Text (word) analysis and tokenized text modeling always give a chill air around ears, specially when you are new to machine learning. Thanks to Python and its extended libraries for its warm support around text analytics and machine learning. Scikit-learn is a savior and excellent support in text processing when you also understand some of the concept like "Bag of word", "Clustering" and "vectorization". Vectorization is must-to-know technique for all machine leaning learners, text miner and algorithm implementor. I personally consider it as a revolution in the analytical calculations. Read one of my earlier post about vectorization. Let's look at the implementors of vectorization and try to zero down the process of text analysis.

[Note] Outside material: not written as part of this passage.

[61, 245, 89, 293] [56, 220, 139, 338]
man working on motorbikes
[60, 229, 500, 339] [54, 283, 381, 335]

Fundamentally, before we start any text analysis we need to first tokenize every word in a given text, so we can apply mathematical model on these words. When we actually tokenize the text, it can be transform into {*bag of words*} model of document classification. This {b*ag of word*} model is used as a feature to train classifiers. We'll observe in code how the **feature** and **classifier** term can be explored and implemented using Scikit-learn. But before that let us explore how to tokenize and bring the text into a Vector shape. So the {*bag of words*} representation will go with 3 step process: tokenizing, counting and finally normalizing the vector.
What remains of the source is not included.